Activity:
Return only the lines from the one containing "vfov_deg: 102.0" to the end of the entries below, exactly as written, both ends included.

(Exercise data)

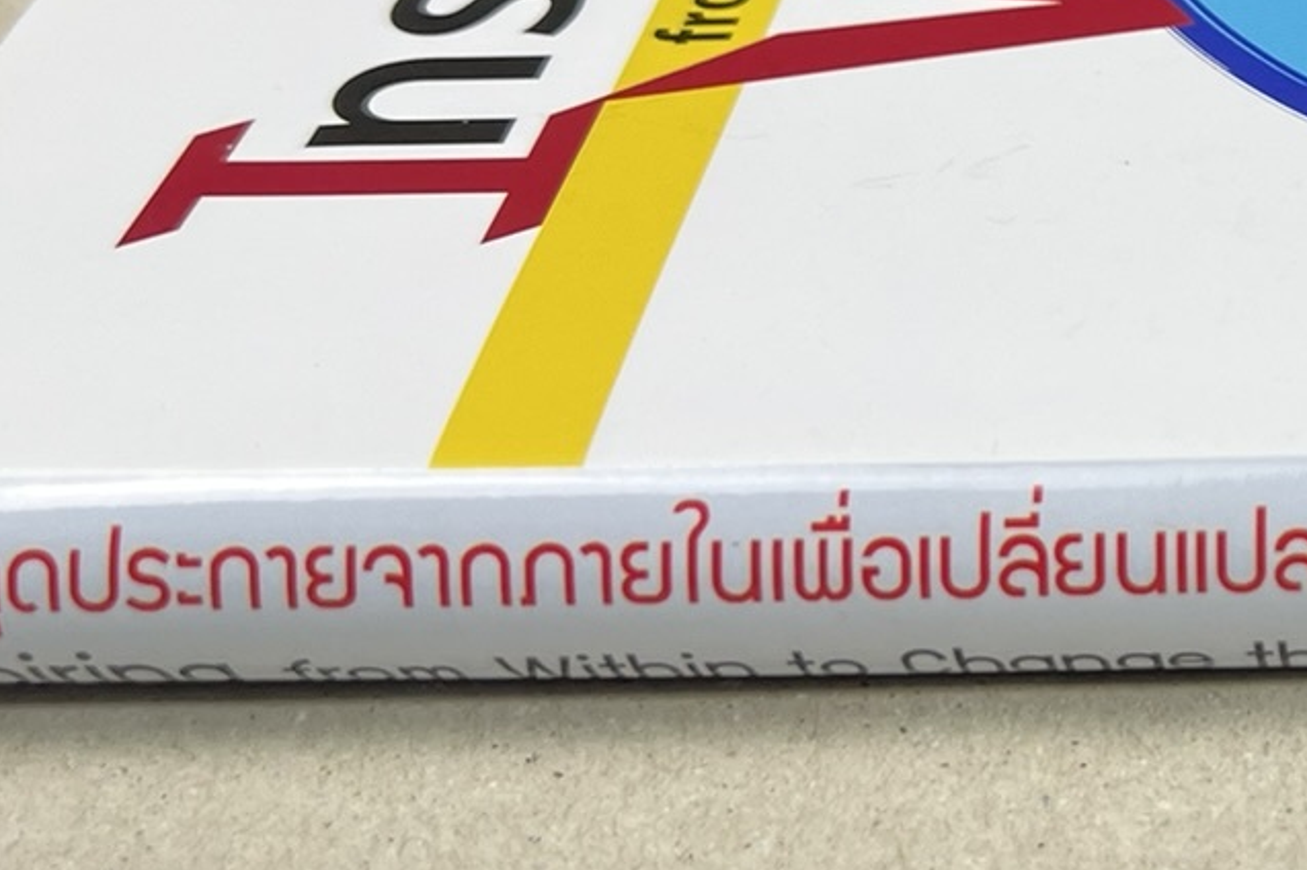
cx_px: 1576
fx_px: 3157
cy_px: -90
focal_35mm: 87
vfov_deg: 15.3
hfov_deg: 21.7
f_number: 1.5
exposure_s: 1/105
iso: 32
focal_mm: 5.7
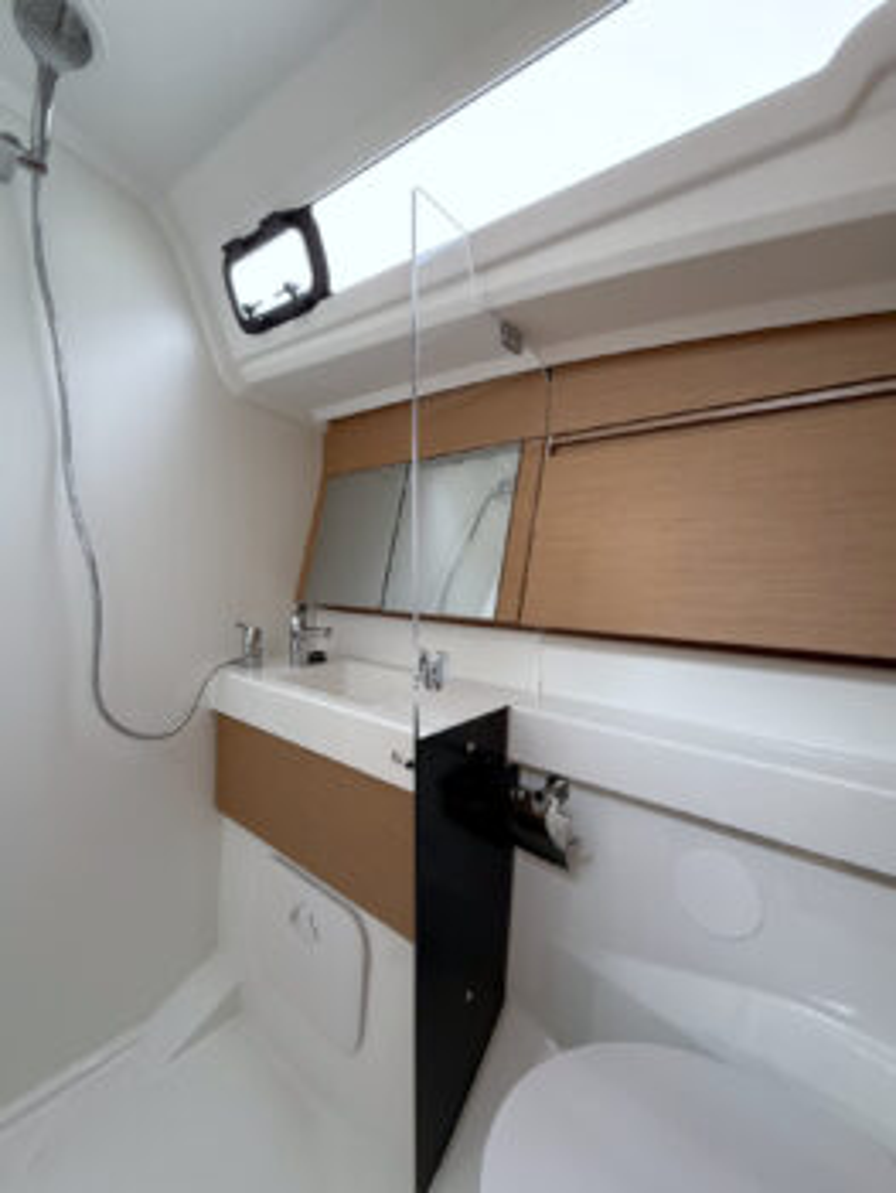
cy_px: 596
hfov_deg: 85.7
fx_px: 483
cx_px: 448
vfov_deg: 102.0
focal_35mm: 14
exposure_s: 1/99
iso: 160
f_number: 2.2
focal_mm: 2.2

(End Exercise data)

Response area:
vfov_deg: 102.0
focal_35mm: 14
exposure_s: 1/99
iso: 160
f_number: 2.2
focal_mm: 2.2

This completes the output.